Then I played with my recently acquired British L66A1 for awhile, tweaking the magazine feed lips slightly to get reliable feeding, and testing it for accuracy and reliability with SK Std Plus, Aquila Pistol Match and some bulk Winchester ammo.
The plate was shot at 25 yards with a 6 0'clock hold, so the pistol is shooting about an inch and a half high at that distance and this particular 10 shot group is typical, measuring 2.1" center to center.
I picked this up at a gun show last weekend from a dealer who had mis-identified it. The Brits ordered 3,200 Walther PPs in the standard blued configuration as off duty personal defense weapons for the Ulster Defense Regiment in the early 1970s. They were delivered without the normal civilian proof marks and were instead delivered with a pair of eagle over 129 proof makes indicating the military proof house at Koblenz.
They also lacked British military proof marks. That, along with the standard civilian finish and chambered in .22 LR, a very non-military caliber, probably gave them a good deal of plausible deniability if one was found in the possession of off duty or under cover personnel. A few folks have suggested that they were issued through the UDR to loyalist groups who used them as assassination weapons in Northern Ireland. In any event, the standard British military finish would have stood out, and made there origins obvious, where the blued finish made them look like most other Walther PP .22 LR pistols.

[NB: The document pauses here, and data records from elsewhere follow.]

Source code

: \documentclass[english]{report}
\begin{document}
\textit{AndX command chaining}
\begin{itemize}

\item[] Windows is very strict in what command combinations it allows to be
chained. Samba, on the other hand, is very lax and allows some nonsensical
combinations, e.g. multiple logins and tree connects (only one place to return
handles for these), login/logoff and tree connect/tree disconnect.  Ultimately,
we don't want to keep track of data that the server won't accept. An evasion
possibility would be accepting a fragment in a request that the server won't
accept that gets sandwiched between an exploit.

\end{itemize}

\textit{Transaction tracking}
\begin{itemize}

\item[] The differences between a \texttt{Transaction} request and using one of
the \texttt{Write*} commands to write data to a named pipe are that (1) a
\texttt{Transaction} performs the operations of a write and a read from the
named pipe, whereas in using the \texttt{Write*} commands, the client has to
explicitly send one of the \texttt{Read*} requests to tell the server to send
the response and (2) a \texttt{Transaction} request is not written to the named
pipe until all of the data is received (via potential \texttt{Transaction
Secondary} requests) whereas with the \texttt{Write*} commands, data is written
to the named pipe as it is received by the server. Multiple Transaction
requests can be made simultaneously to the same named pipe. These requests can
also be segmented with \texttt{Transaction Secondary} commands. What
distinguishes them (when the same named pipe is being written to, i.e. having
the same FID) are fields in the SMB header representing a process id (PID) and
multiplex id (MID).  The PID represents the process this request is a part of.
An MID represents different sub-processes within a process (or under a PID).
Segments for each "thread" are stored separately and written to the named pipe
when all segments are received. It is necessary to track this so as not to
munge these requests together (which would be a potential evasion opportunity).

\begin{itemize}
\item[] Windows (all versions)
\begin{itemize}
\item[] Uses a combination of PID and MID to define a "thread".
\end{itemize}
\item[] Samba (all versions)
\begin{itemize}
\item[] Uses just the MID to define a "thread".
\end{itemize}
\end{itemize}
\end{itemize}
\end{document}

When the L66A1s were turned back in they were sent through a Factory Through Repair (FTR) where they were arsenal rebuilt, parked, painted with Suncorite (the black laquer you see on SMLEs, etc) and then re-issued to other units for various other purposes before eventually being retired and surplussed in the 1980s. Interarms imported 1500 of them to the US, and this is one of them.
It has a "P" stamp on the slide, indicating a new firing pin was installed during an FTR, which would have included the park and Suncorite refinish, and not surprisingly there is still park on the inner surfaces and some Suncorite remaining inside the trigger guard. Obviously, someone at some point removed the Suncorite and took most of the park with it.

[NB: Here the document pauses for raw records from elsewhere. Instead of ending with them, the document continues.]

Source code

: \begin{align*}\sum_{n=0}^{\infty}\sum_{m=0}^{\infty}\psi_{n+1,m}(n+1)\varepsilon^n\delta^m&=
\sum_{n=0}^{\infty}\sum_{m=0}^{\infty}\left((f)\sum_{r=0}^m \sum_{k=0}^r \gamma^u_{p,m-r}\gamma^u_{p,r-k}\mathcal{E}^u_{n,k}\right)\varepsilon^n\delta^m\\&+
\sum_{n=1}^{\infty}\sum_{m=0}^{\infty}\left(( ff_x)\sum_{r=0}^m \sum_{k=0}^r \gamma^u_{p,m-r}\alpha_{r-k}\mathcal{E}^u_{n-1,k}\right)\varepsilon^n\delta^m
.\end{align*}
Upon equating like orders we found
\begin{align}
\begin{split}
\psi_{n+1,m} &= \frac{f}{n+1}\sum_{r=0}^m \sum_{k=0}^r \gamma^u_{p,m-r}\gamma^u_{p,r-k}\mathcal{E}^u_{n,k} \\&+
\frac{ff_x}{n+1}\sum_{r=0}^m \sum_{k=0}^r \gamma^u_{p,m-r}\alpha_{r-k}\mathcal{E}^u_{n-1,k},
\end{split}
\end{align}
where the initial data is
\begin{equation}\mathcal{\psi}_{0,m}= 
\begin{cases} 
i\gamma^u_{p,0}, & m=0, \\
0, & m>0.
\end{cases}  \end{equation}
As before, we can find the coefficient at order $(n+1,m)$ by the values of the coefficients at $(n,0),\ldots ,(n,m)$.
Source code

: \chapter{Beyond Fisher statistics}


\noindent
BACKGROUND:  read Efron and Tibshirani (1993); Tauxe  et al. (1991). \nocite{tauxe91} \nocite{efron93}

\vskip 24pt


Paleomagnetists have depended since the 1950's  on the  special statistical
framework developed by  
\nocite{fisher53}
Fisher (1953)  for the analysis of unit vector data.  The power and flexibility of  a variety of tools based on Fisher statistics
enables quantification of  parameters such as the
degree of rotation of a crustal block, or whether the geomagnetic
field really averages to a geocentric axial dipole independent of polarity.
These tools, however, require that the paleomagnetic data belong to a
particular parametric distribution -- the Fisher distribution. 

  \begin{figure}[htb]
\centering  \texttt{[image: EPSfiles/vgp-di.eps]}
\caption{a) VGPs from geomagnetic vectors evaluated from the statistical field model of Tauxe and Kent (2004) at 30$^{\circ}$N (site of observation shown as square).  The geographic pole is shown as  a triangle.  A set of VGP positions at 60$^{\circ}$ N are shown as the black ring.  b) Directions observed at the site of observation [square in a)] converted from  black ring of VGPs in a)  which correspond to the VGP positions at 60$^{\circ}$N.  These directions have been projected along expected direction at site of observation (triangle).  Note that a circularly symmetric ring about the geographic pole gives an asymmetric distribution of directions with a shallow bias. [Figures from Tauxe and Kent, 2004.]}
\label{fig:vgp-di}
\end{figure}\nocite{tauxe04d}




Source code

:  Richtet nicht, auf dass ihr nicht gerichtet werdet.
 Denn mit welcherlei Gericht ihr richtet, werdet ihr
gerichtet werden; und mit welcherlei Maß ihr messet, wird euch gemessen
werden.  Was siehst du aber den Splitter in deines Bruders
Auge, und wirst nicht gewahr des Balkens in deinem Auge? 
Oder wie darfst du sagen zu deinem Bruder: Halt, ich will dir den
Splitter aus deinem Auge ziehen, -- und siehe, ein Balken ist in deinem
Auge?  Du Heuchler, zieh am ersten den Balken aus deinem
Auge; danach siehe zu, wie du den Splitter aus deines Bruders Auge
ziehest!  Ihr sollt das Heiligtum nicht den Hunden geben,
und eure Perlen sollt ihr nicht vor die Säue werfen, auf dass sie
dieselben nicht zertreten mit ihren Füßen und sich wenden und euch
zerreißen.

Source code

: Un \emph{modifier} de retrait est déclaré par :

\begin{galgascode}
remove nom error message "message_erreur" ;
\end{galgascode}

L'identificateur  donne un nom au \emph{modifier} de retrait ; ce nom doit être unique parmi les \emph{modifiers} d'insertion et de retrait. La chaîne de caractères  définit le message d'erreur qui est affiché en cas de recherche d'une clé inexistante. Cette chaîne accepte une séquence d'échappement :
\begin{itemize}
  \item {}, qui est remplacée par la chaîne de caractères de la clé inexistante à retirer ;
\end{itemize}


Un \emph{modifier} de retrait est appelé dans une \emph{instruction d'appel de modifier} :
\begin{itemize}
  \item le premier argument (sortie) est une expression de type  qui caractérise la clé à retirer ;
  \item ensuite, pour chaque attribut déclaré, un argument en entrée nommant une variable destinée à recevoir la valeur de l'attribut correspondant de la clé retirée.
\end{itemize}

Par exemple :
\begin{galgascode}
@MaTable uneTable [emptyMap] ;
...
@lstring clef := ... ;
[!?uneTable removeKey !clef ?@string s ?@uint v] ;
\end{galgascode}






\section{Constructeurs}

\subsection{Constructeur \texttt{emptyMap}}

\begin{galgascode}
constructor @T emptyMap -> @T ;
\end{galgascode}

The metal has been etched in the parkerizing process and polishing it back to the original blue would probably leave the roll marks a bit shallow. However the internal condition is excellent, with a perfect bore, internal parts that show no significant wear, excellent reliability (once the feed lips were tweaked), and superb accuracy for a pocket pistol. Consequently I'm going to Cerocote it in Graphite Black to replicate the Suncorite finish, without all of the carcinogenic issues involved with Suncorite itself, and more or less restore it to it's post FTR condition.
In a week or two I'll post some new pictures of the refinished pistol.